Dataset entries
>>>>
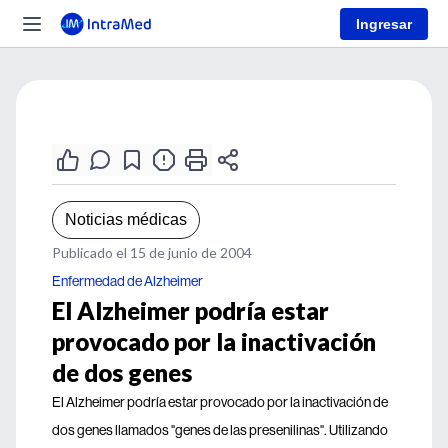
Ingresar
Noticias médicas
Publicado el 15 de junio de 2004
Enfermedad de Alzheimer
El Alzheimer podría estar
provocado por la inactivación
de dos genes
El Alzheimer podría estar provocado por la inactivación de
dos genes llamados "genes de las presenilinas". Utilizando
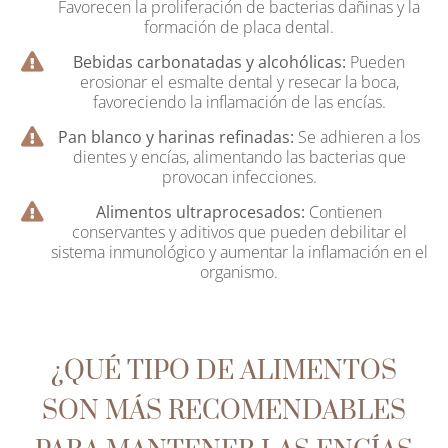
Favorecen la proliferación de bacterias dañinas y la
formación de placa dental.
Bebidas carbonatadas y alcohólicas:
Pueden
erosionar el esmalte dental y resecar la boca,
favoreciendo la inflamación de las encías.
Pan blanco y harinas refinadas:
Se adhieren a los
dientes y encías, alimentando las bacterias que
provocan infecciones.
Alimentos ultraprocesados:
Contienen
conservantes y aditivos que pueden debilitar el
sistema inmunológico y aumentar la inflamación en el
organismo.
¿QUÉ TIPO DE ALIMENTOS
SON MÁS RECOMENDABLES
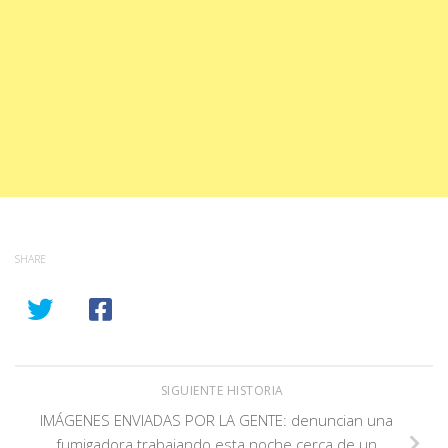
SHARE
SIGUIENTE HISTORIA
IMÁGENES ENVIADAS POR LA GENTE: denuncian una
fumigadora trabajando esta noche cerca de un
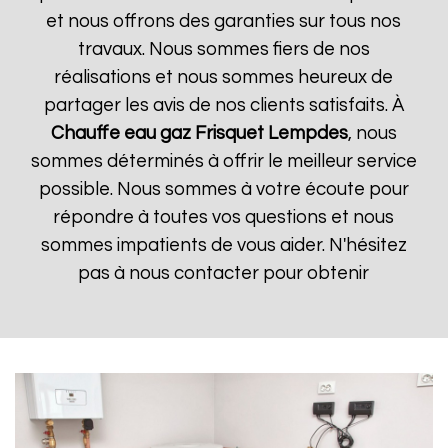
et nous offrons des garanties sur tous nos
travaux. Nous sommes fiers de nos
réalisations et nous sommes heureux de
partager les avis de nos clients satisfaits. À
Chauffe eau gaz Frisquet
Lempdes
, nous
sommes déterminés à offrir le meilleur service
possible. Nous sommes à votre écoute pour
répondre à toutes vos questions et nous
sommes impatients de vous aider. N'hésitez
pas à nous contacter pour obtenir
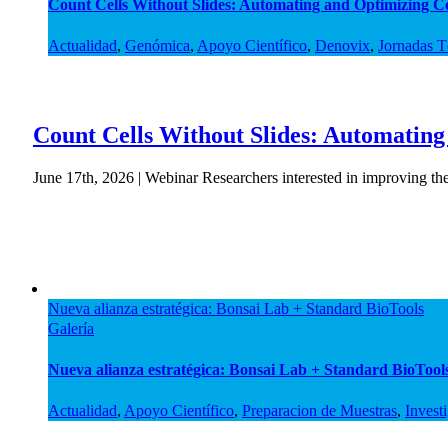
Count Cells Without Slides: Automating and Optimizing C
Actualidad
,
Genómica
,
Apoyo Científico
,
Denovix
,
Jornadas T
Count Cells Without Slides: Automating
June 17th, 2026 | Webinar Researchers interested in improving the 
Nueva alianza estratégica: Bonsai Lab + Standard BioTools
Galería
Nueva alianza estratégica: Bonsai Lab + Standard BioTool
Actualidad
,
Apoyo Científico
,
Preparacion de Muestras
,
Invest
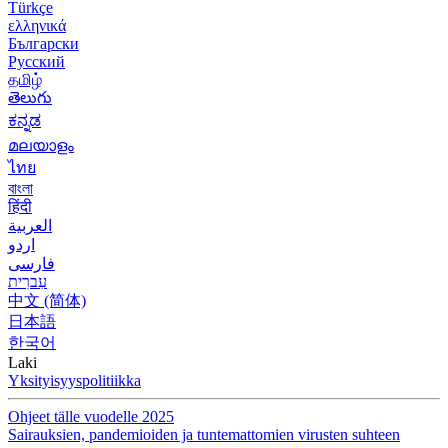
Türkçe
ελληνικά
Български
Русский
தமிழ்
తెలుగు
ಕನ್ನಡ
മലയാളം
ไทย
বাংলা
हिंदी
العربية
اردو
فارسی
עִברִית
中文 (简体)
日本語
한국어
Laki
Yksityisyyspolitiikka
Ohjeet tälle vuodelle 2025
Sairauksien, pandemioiden ja tuntemattomien virusten suhteen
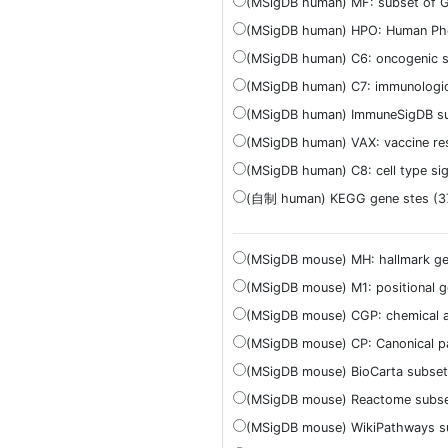
(MSigDB human) MF: subset of 
(MSigDB human) HPO: Human Phe
(MSigDB human) C6: oncogenic si
(MSigDB human) C7: immunologic 
(MSigDB human) ImmuneSigDB su
(MSigDB human) VAX: vaccine re
(MSigDB human) C8: cell type si
(自制 human) KEGG gene stes (3
(MSigDB mouse) MH: hallmark ge
(MSigDB mouse) M1: positional g
(MSigDB mouse) CGP: chemical an
(MSigDB mouse) CP: Canonical p
(MSigDB mouse) BioCarta subset
(MSigDB mouse) Reactome subse
(MSigDB mouse) WikiPathways su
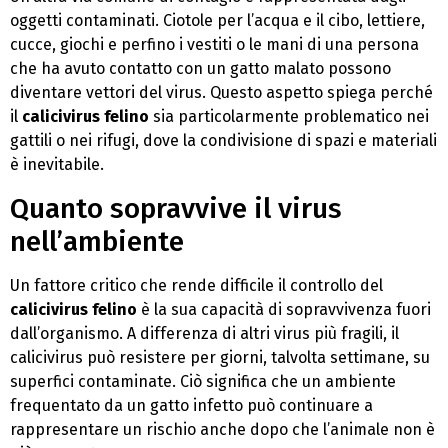
oggetti contaminati. Ciotole per l’acqua e il cibo, lettiere,
cucce, giochi e perfino i vestiti o le mani di una persona
che ha avuto contatto con un gatto malato possono
diventare vettori del virus. Questo aspetto spiega perché
il
calicivirus felino
sia particolarmente problematico nei
gattili o nei rifugi, dove la condivisione di spazi e materiali
è inevitabile.
Quanto sopravvive il virus
nell’ambiente
Un fattore critico che rende difficile il controllo del
calicivirus felino
è la sua capacità di sopravvivenza fuori
dall’organismo. A differenza di altri virus più fragili, il
calicivirus può resistere per giorni, talvolta settimane, su
superfici contaminate. Ciò significa che un ambiente
frequentato da un gatto infetto può continuare a
rappresentare un rischio anche dopo che l’animale non è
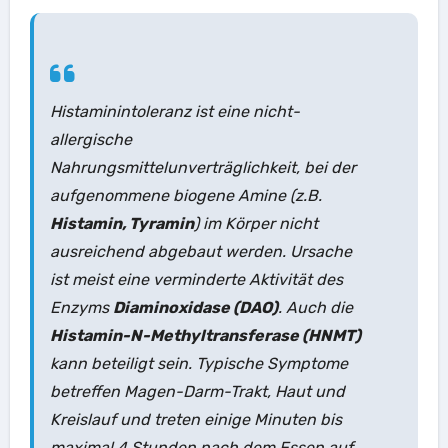
Histaminintoleranz ist eine nicht-
allergische
Nahrungsmittelunverträglichkeit, bei der
aufgenommene biogene Amine (z.B.
Histamin, Tyramin
) im Körper nicht
ausreichend abgebaut werden. Ursache
ist meist eine verminderte Aktivität des
Enzyms
Diaminoxidase (DAO)
. Auch die
Histamin-N-Methyltransferase (HNMT)
kann beteiligt sein. Typische Symptome
betreffen Magen-Darm-Trakt, Haut und
Kreislauf und treten einige Minuten bis
maximal 4 Stunden nach dem Essen auf.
<<<<
Task brief
Output the data exactly as it appears. The pictures do not belong in it.

Solution to this problem
Ingresar
Noticias médicas
Publicado el 15 de junio de 2004
Enfermedad de Alzheimer
El Alzheimer podría estar
provocado por la inactivación
de dos genes
El Alzheimer podría estar provocado por la inactivación de
dos genes llamados "genes de las presenilinas". Utilizando
Favorecen la proliferación de bacterias dañinas y la
formación de placa dental.
Bebidas carbonatadas y alcohólicas:
Pueden
erosionar el esmalte dental y resecar la boca,
favoreciendo la inflamación de las encías.
Pan blanco y harinas refinadas:
Se adhieren a los
dientes y encías, alimentando las bacterias que
provocan infecciones.
Alimentos ultraprocesados:
Contienen
conservantes y aditivos que pueden debilitar el
sistema inmunológico y aumentar la inflamación en el
organismo.
¿QUÉ TIPO DE ALIMENTOS
SON MÁS RECOMENDABLES
SHARE
SIGUIENTE HISTORIA
IMÁGENES ENVIADAS POR LA GENTE: denuncian una
fumigadora trabajando esta noche cerca de un
et nous offrons des garanties sur tous nos
travaux. Nous sommes fiers de nos
réalisations et nous sommes heureux de
partager les avis de nos clients satisfaits. À
Chauffe eau gaz Frisquet
Lempdes
, nous
sommes déterminés à offrir le meilleur service
possible. Nous sommes à votre écoute pour
répondre à toutes vos questions et nous
sommes impatients de vous aider. N'hésitez
pas à nous contacter pour obtenir
Count Cells Without Slides: Automating and Optimizing C
Actualidad
,
Genómica
,
Apoyo Científico
,
Denovix
,
Jornadas T
Count Cells Without Slides: Automating
June 17th, 2026 | Webinar Researchers interested in improving the 
Nueva alianza estratégica: Bonsai Lab + Standard BioTools
Galería
Nueva alianza estratégica: Bonsai Lab + Standard BioTool
Actualidad
,
Apoyo Científico
,
Preparacion de Muestras
,
Invest
Türkçe
ελληνικά
Български
Русский
தமிழ்
తెలుగు
ಕನ್ನಡ
മലയാളം
ไทย
বাংলা
हिंदी
العربية
اردو
فارسی
עִברִית
中文 (简体)
日本語
한국어
Laki
Yksityisyyspolitiikka
Ohjeet tälle vuodelle 2025
Sairauksien, pandemioiden ja tuntemattomien virusten suhteen
(MSigDB human) MF: subset of 
(MSigDB human) HPO: Human Phe
(MSigDB human) C6: oncogenic si
(MSigDB human) C7: immunologic 
(MSigDB human) ImmuneSigDB su
(MSigDB human) VAX: vaccine re
(MSigDB human) C8: cell type si
(自制 human) KEGG gene stes (3
(MSigDB mouse) MH: hallmark ge
(MSigDB mouse) M1: positional g
(MSigDB mouse) CGP: chemical an
(MSigDB mouse) CP: Canonical p
(MSigDB mouse) BioCarta subset
(MSigDB mouse) Reactome subse
(MSigDB mouse) WikiPathways su
oggetti contaminati. Ciotole per l’acqua e il cibo, lettiere,
cucce, giochi e perfino i vestiti o le mani di una persona
che ha avuto contatto con un gatto malato possono
diventare vettori del virus. Questo aspetto spiega perché
il
calicivirus felino
sia particolarmente problematico nei
gattili o nei rifugi, dove la condivisione di spazi e materiali
è inevitabile.
Quanto sopravvive il virus
nell’ambiente
Un fattore critico che rende difficile il controllo del
calicivirus felino
è la sua capacità di sopravvivenza fuori
dall’organismo. A differenza di altri virus più fragili, il
calicivirus può resistere per giorni, talvolta settimane, su
superfici contaminate. Ciò significa che un ambiente
frequentato da un gatto infetto può continuare a
rappresentare un rischio anche dopo che l’animale non è
Histaminintoleranz ist eine nicht-
allergische
Nahrungsmittelunverträglichkeit, bei der
aufgenommene biogene Amine (z.B.
Histamin, Tyramin
) im Körper nicht
ausreichend abgebaut werden. Ursache
ist meist eine verminderte Aktivität des
Enzyms
Diaminoxidase (DAO)
. Auch die
Histamin-N-Methyltransferase (HNMT)
kann beteiligt sein. Typische Symptome
betreffen Magen-Darm-Trakt, Haut und
Kreislauf und treten einige Minuten bis
maximal 4 Stunden nach dem Essen auf.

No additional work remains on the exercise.